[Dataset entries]
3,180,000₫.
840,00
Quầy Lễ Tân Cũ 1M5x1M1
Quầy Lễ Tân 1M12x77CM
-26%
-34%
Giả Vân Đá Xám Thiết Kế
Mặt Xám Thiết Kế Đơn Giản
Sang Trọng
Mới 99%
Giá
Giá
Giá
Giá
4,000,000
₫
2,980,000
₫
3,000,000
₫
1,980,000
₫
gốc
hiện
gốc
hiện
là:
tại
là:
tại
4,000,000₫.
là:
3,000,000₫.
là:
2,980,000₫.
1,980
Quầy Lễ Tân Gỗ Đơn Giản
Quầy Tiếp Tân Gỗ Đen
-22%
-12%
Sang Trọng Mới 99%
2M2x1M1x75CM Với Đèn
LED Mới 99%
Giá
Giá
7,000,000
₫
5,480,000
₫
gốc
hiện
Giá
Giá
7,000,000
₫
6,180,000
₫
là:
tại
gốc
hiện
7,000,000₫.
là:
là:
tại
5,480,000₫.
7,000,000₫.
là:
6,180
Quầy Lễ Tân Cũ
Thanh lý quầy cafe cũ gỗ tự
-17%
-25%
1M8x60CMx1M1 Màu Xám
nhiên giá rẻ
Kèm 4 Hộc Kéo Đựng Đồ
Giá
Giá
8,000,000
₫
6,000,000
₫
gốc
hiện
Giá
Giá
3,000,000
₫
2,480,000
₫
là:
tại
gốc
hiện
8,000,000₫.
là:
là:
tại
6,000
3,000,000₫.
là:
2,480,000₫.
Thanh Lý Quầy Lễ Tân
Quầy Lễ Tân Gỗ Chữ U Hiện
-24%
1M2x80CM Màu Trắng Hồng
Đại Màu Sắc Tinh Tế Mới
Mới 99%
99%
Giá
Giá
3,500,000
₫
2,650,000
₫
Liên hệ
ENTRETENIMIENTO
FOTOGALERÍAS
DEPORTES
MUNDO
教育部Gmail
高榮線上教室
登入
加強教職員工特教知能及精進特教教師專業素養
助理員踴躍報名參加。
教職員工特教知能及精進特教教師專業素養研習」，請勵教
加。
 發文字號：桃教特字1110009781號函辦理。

> _TASK DETAILS_
Within the data above, pick out all lines holding the word "Thanh".

> _REPLY TO THE EXERCISE_
Thanh lý quầy cafe cũ gỗ tự
Thanh Lý Quầy Lễ Tân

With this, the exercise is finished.